Kenya: Flowers a Growing Sector Amid Recession
At this particular period of time when most African countries are faced with economic difficulties the need to tap the lucrative American market by taking advantage of the African Growth and Opportunity Act (AGOA), which allows non-quota, duty-free entry of a range of African products such as textiles and leather goods into the US market from countries adhering to open market reforms, is becoming more and more evident.
It will be recalled that sometime ago the Corporate Council on Africa (CCA) hosted the fourth biennial US-Africa business summit in Washington, bringing together key public and private representatives with a common goal of increasing business ties between the US and Africa.
The outcome of that meeting has no doubt stimulated business as per the AGOA initiative to the advantage of the concerned African countries.
Consequently, many African countries are set to benefit from AGOA, for instance Kenya estimates that AGOA will create 50,000 new jobs directly and more than 100,000 jobs indirectly.
South Africa anticipates about 100 million dollars in investment in its textile and apparel facilities creating 13,000 jobs. Lesotho, one of the smallest countries in sub-Saharan Africa, has become one of the biggest beneficiaries of AGOA, attracting over 120 million dollars in new investment.
Obviously, Africa's future should be closely tied to its potential to grow economically and provide education, health care, infrastructure and security. Increased trade will help Africa grow economically as AGOA is supposed to generate tangible results in terms of expanded trade, employment opportunities and technological improvement.
While it is agreed that AGOA is not a panacea for all Africa's economic woes, nevertheless it is believed that it is an important contribution, which aims at improving Africa's trade performance.
Ethiopia is one of the sub-Saharan African countries that should exploit the AGOA initiative. So far the country is placed among the least benefited from the opportunity by exporting only 0.01 percent of the total African export to the US under the AGOA initiative.
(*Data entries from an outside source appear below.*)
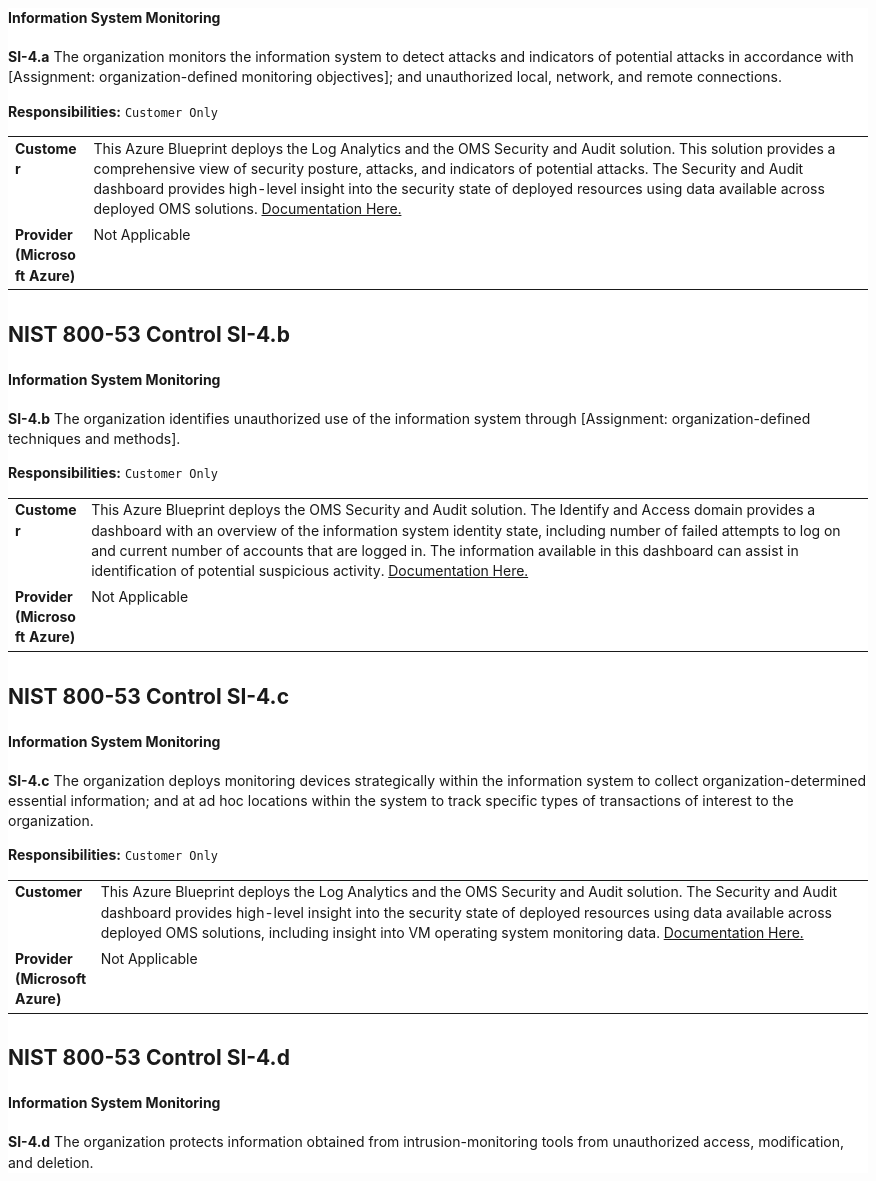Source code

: #### Information System Monitoring

**SI-4.a** The organization monitors the information system to detect attacks and indicators of potential attacks in accordance with [Assignment: organization-defined monitoring objectives]; and unauthorized local, network, and remote connections.

**Responsibilities:** `Customer Only`

|||
|---|---|
| **Customer** | This Azure Blueprint deploys the Log Analytics and the OMS Security and Audit solution. This solution provides a comprehensive view of security posture, attacks, and indicators of potential attacks. The Security and Audit dashboard provides high-level insight into the security state of deployed resources using data available across deployed OMS solutions. <a href="https://docs.microsoft.com/en-us/azure/operations-management-suite/oms-security-getting-started" target="_blank">Documentation Here. </a> |
| **Provider (Microsoft Azure)** | Not Applicable |


 ## NIST 800-53 Control SI-4.b

#### Information System Monitoring

**SI-4.b** The organization identifies unauthorized use of the information system through [Assignment: organization-defined techniques and methods].

**Responsibilities:** `Customer Only`

|||
|---|---|
| **Customer** | This Azure Blueprint deploys the  OMS Security and Audit solution. The Identify and Access domain provides a dashboard with an overview of the information system identity state, including number of failed attempts to log on and current number of accounts that are logged in. The information available in this dashboard can assist in identification of potential suspicious activity. <a href="https://docs.microsoft.com/en-us/azure/operations-management-suite/oms-security-getting-started" target="_blank">Documentation Here. </a> |
| **Provider (Microsoft Azure)** | Not Applicable |


 ## NIST 800-53 Control SI-4.c

#### Information System Monitoring

**SI-4.c** The organization deploys monitoring devices strategically within the information system to collect organization-determined essential information; and at ad hoc locations within the system to track specific types of transactions of interest to the organization.

**Responsibilities:** `Customer Only`

|||
|---|---|
| **Customer** | This Azure Blueprint deploys the Log Analytics and the OMS Security and Audit solution. The Security and Audit dashboard provides high-level insight into the security state of deployed resources using data available across deployed OMS solutions, including insight into VM operating system monitoring data. <a href="https://docs.microsoft.com/en-us/azure/operations-management-suite/oms-security-getting-started" target="_blank">Documentation Here. </a> |
| **Provider (Microsoft Azure)** | Not Applicable |


 ## NIST 800-53 Control SI-4.d

#### Information System Monitoring

**SI-4.d** The organization protects information obtained from intrusion-monitoring tools from unauthorized access, modification, and deletion.
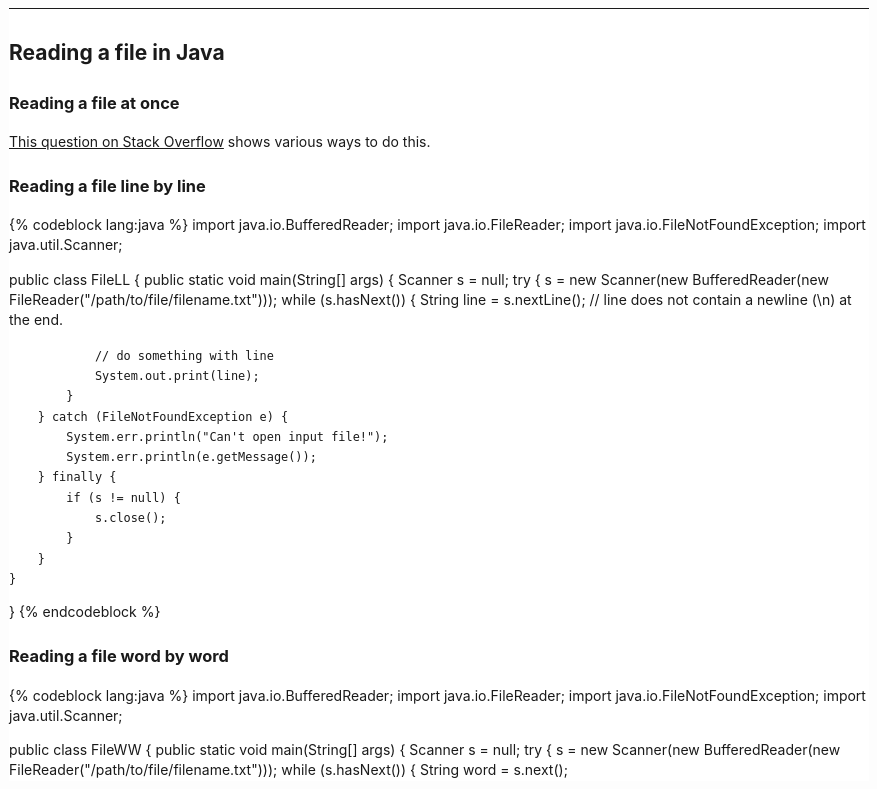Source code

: 

***

## Reading a file in Java

### Reading a file at once
[This question on Stack Overflow](http://stackoverflow.com/questions/3402735/what-is-simplest-way-to-read-a-file-into-string-in-java) shows various ways to do this.

### Reading a file line by line
{% codeblock lang:java %}
import java.io.BufferedReader;
import java.io.FileReader;
import java.io.FileNotFoundException;
import java.util.Scanner;

public class FileLL {
    public static void main(String[] args) {
        Scanner s = null;
        try {
            s = new Scanner(new BufferedReader(new FileReader("/path/to/file/filename.txt")));
            while (s.hasNext()) {
                String line = s.nextLine();
                // line does not contain a newline (\n) at the end.

                // do something with line
                System.out.print(line);
            }
        } catch (FileNotFoundException e) {
            System.err.println("Can't open input file!");
            System.err.println(e.getMessage());
        } finally {
            if (s != null) {
                s.close();
            }
        }
    }
}
{% endcodeblock %}

### Reading a file word by word
{% codeblock lang:java %}
import java.io.BufferedReader;
import java.io.FileReader;
import java.io.FileNotFoundException;
import java.util.Scanner;

public class FileWW {
    public static void main(String[] args) {
        Scanner s = null;
        try {
            s = new Scanner(new BufferedReader(new FileReader("/path/to/file/filename.txt")));
            while (s.hasNext()) {
                String word = s.next();
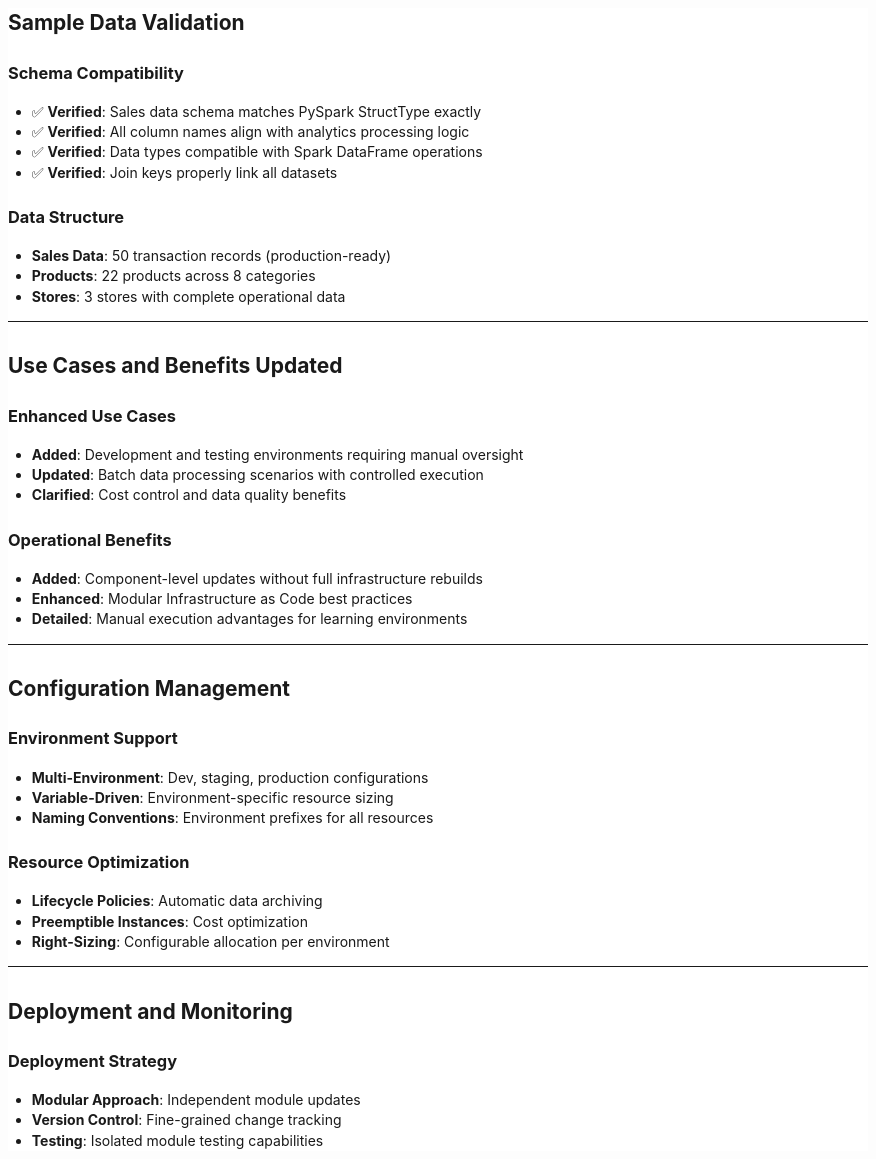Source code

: 
## Sample Data Validation

### **Schema Compatibility**
- ✅ **Verified**: Sales data schema matches PySpark StructType exactly
- ✅ **Verified**: All column names align with analytics processing logic
- ✅ **Verified**: Data types compatible with Spark DataFrame operations
- ✅ **Verified**: Join keys properly link all datasets

### **Data Structure**
- **Sales Data**: 50 transaction records (production-ready)
- **Products**: 22 products across 8 categories
- **Stores**: 3 stores with complete operational data

---

## Use Cases and Benefits Updated

### **Enhanced Use Cases**
- **Added**: Development and testing environments requiring manual oversight
- **Updated**: Batch data processing scenarios with controlled execution
- **Clarified**: Cost control and data quality benefits

### **Operational Benefits**
- **Added**: Component-level updates without full infrastructure rebuilds
- **Enhanced**: Modular Infrastructure as Code best practices
- **Detailed**: Manual execution advantages for learning environments

---

## Configuration Management

### **Environment Support**
- **Multi-Environment**: Dev, staging, production configurations
- **Variable-Driven**: Environment-specific resource sizing
- **Naming Conventions**: Environment prefixes for all resources

### **Resource Optimization**
- **Lifecycle Policies**: Automatic data archiving
- **Preemptible Instances**: Cost optimization
- **Right-Sizing**: Configurable allocation per environment

---

## Deployment and Monitoring

### **Deployment Strategy**
- **Modular Approach**: Independent module updates
- **Version Control**: Fine-grained change tracking
- **Testing**: Isolated module testing capabilities
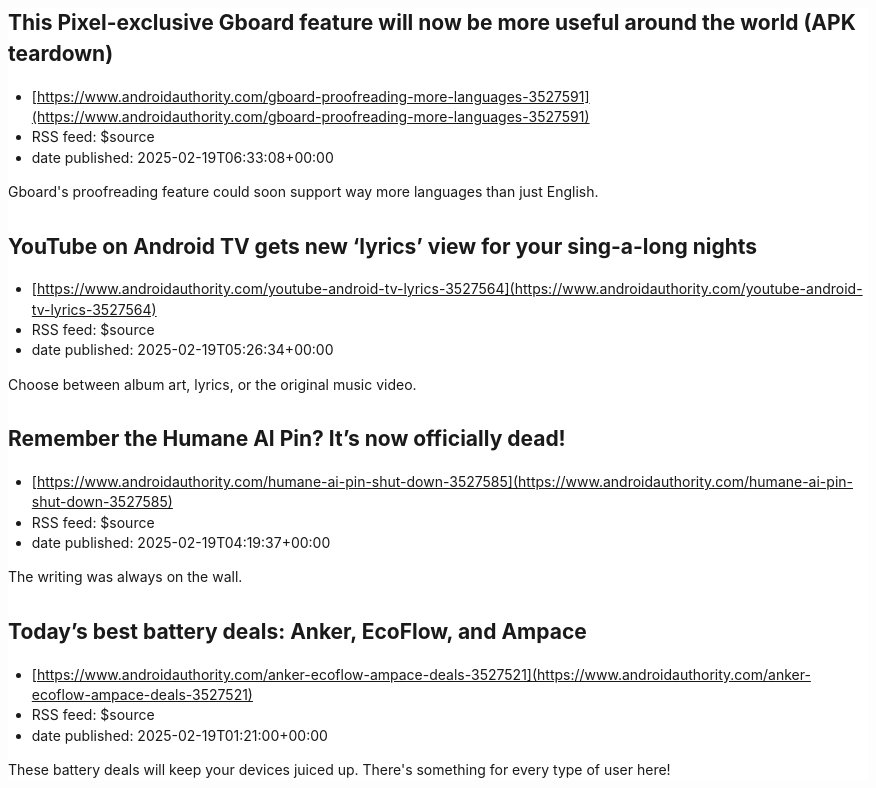 ## This Pixel-exclusive Gboard feature will now be more useful around the world (APK teardown)
 - [https://www.androidauthority.com/gboard-proofreading-more-languages-3527591](https://www.androidauthority.com/gboard-proofreading-more-languages-3527591)
 - RSS feed: $source
 - date published: 2025-02-19T06:33:08+00:00

Gboard's proofreading feature could soon support way more languages than just English.

## YouTube on Android TV gets new ‘lyrics’ view for your sing-a-long nights
 - [https://www.androidauthority.com/youtube-android-tv-lyrics-3527564](https://www.androidauthority.com/youtube-android-tv-lyrics-3527564)
 - RSS feed: $source
 - date published: 2025-02-19T05:26:34+00:00

Choose between album art, lyrics, or the original music video.

## Remember the Humane AI Pin? It’s now officially dead!
 - [https://www.androidauthority.com/humane-ai-pin-shut-down-3527585](https://www.androidauthority.com/humane-ai-pin-shut-down-3527585)
 - RSS feed: $source
 - date published: 2025-02-19T04:19:37+00:00

The writing was always on the wall.

## Today’s best battery deals: Anker, EcoFlow, and Ampace
 - [https://www.androidauthority.com/anker-ecoflow-ampace-deals-3527521](https://www.androidauthority.com/anker-ecoflow-ampace-deals-3527521)
 - RSS feed: $source
 - date published: 2025-02-19T01:21:00+00:00

These battery deals will keep your devices juiced up. There's something for every type of user here!

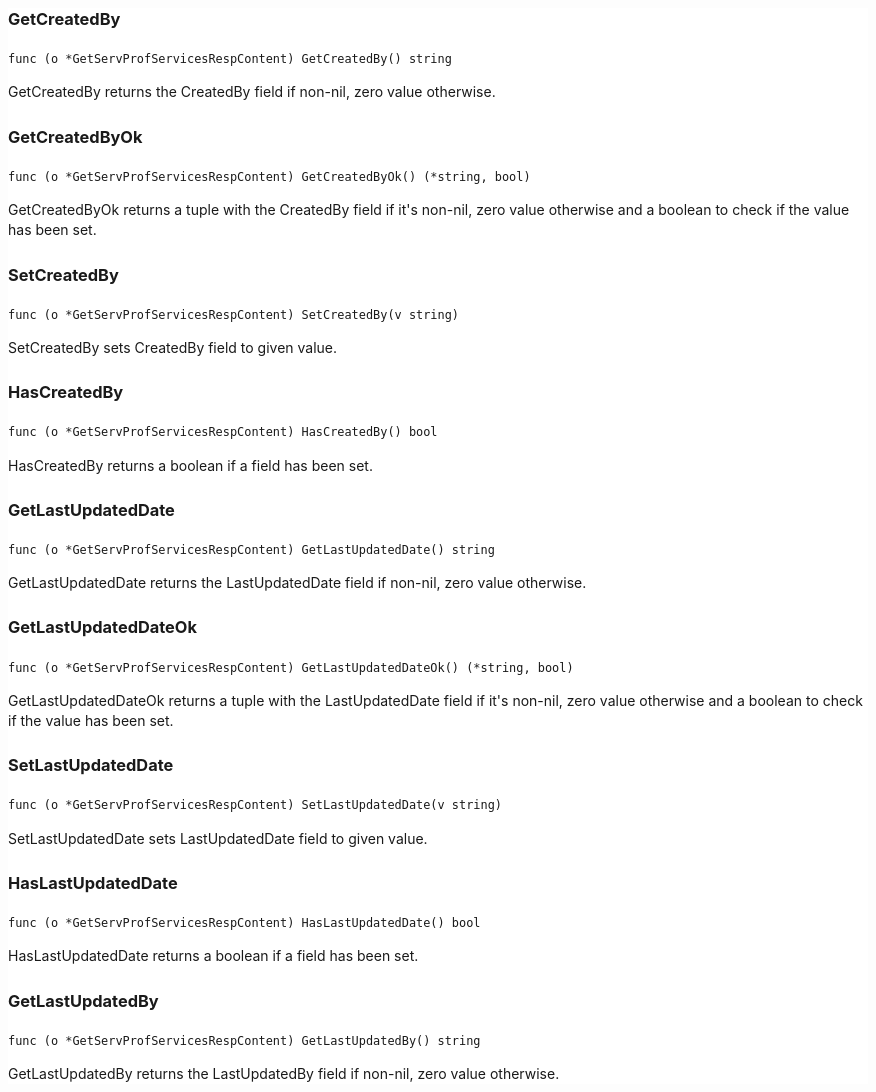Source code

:### GetCreatedBy

`func (o *GetServProfServicesRespContent) GetCreatedBy() string`

GetCreatedBy returns the CreatedBy field if non-nil, zero value otherwise.

### GetCreatedByOk

`func (o *GetServProfServicesRespContent) GetCreatedByOk() (*string, bool)`

GetCreatedByOk returns a tuple with the CreatedBy field if it's non-nil, zero value otherwise
and a boolean to check if the value has been set.

### SetCreatedBy

`func (o *GetServProfServicesRespContent) SetCreatedBy(v string)`

SetCreatedBy sets CreatedBy field to given value.

### HasCreatedBy

`func (o *GetServProfServicesRespContent) HasCreatedBy() bool`

HasCreatedBy returns a boolean if a field has been set.

### GetLastUpdatedDate

`func (o *GetServProfServicesRespContent) GetLastUpdatedDate() string`

GetLastUpdatedDate returns the LastUpdatedDate field if non-nil, zero value otherwise.

### GetLastUpdatedDateOk

`func (o *GetServProfServicesRespContent) GetLastUpdatedDateOk() (*string, bool)`

GetLastUpdatedDateOk returns a tuple with the LastUpdatedDate field if it's non-nil, zero value otherwise
and a boolean to check if the value has been set.

### SetLastUpdatedDate

`func (o *GetServProfServicesRespContent) SetLastUpdatedDate(v string)`

SetLastUpdatedDate sets LastUpdatedDate field to given value.

### HasLastUpdatedDate

`func (o *GetServProfServicesRespContent) HasLastUpdatedDate() bool`

HasLastUpdatedDate returns a boolean if a field has been set.

### GetLastUpdatedBy

`func (o *GetServProfServicesRespContent) GetLastUpdatedBy() string`

GetLastUpdatedBy returns the LastUpdatedBy field if non-nil, zero value otherwise.
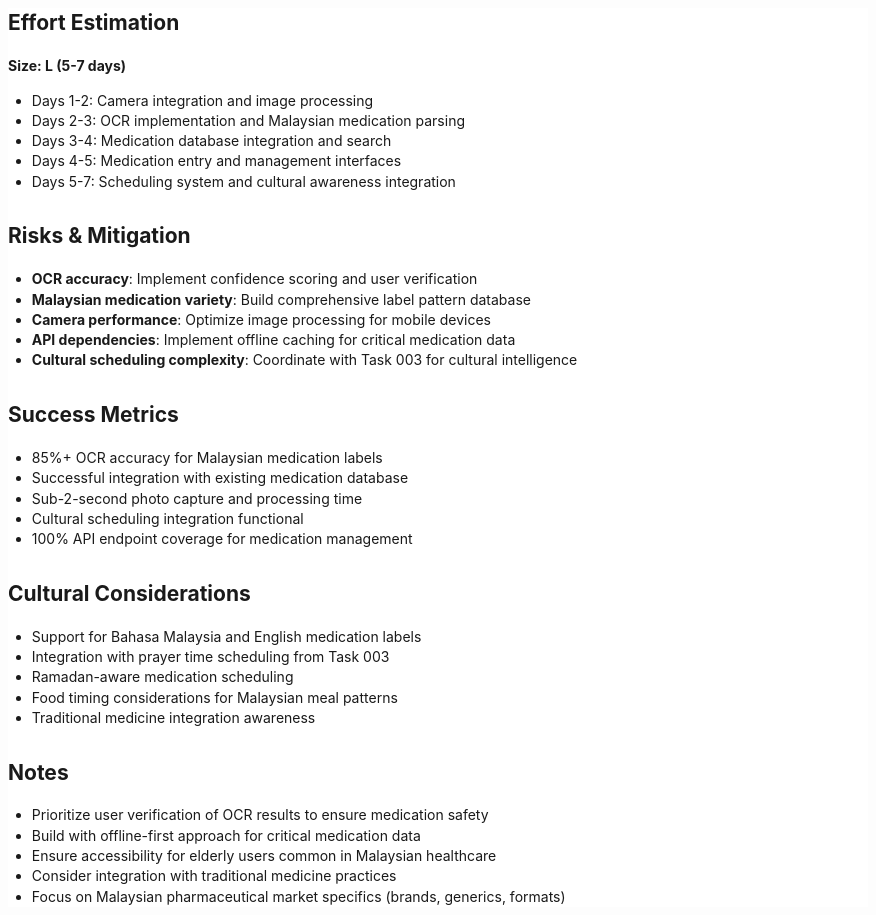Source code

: ## Effort Estimation
**Size: L (5-7 days)**
- Days 1-2: Camera integration and image processing
- Days 2-3: OCR implementation and Malaysian medication parsing
- Days 3-4: Medication database integration and search
- Days 4-5: Medication entry and management interfaces
- Days 5-7: Scheduling system and cultural awareness integration

## Risks & Mitigation
- **OCR accuracy**: Implement confidence scoring and user verification
- **Malaysian medication variety**: Build comprehensive label pattern database
- **Camera performance**: Optimize image processing for mobile devices
- **API dependencies**: Implement offline caching for critical medication data
- **Cultural scheduling complexity**: Coordinate with Task 003 for cultural intelligence

## Success Metrics
- 85%+ OCR accuracy for Malaysian medication labels
- Successful integration with existing medication database
- Sub-2-second photo capture and processing time
- Cultural scheduling integration functional
- 100% API endpoint coverage for medication management

## Cultural Considerations
- Support for Bahasa Malaysia and English medication labels
- Integration with prayer time scheduling from Task 003
- Ramadan-aware medication scheduling
- Food timing considerations for Malaysian meal patterns
- Traditional medicine integration awareness

## Notes
- Prioritize user verification of OCR results to ensure medication safety
- Build with offline-first approach for critical medication data
- Ensure accessibility for elderly users common in Malaysian healthcare
- Consider integration with traditional medicine practices
- Focus on Malaysian pharmaceutical market specifics (brands, generics, formats)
The reasons for this are many but quality-related problems are the major among others. Obviously, quality is a very important term in business and the only password for competitiveness.
The country's low performance is caused by factors such as lack of access to information, limited exposures, and lack of technical support.
Africa needs to appear on the world market with its produce in a way which would ensure a stable and persistent demand for their products thus making the continent's industry an integral part of the world economy and this could be done only through strengthened productive capacities able to produce competitive goods and services.
For Africa the challenge of penetrating the US and indeed the world market is primarily a matter of improving competitiveness.
Issues of standardization and quality assurance should be given utmost priority. External trade of most African countries has for too long depended on a marrow range of exports.
Given wide fluctuations in prices, the risks of depending on a narrow range of commodities are very real. Such dependence undermines Africa's capacity to adjust to external shocks, therefore, the issue of diversifying exports and markets becomes prime concern to Africa and in this respect attention needs to be given to the range of commodity in which African countries have a comparative cost advantage.
The AGOA initiative is said to be in operation for only a limited period of time. Let us take advantage of it while we can.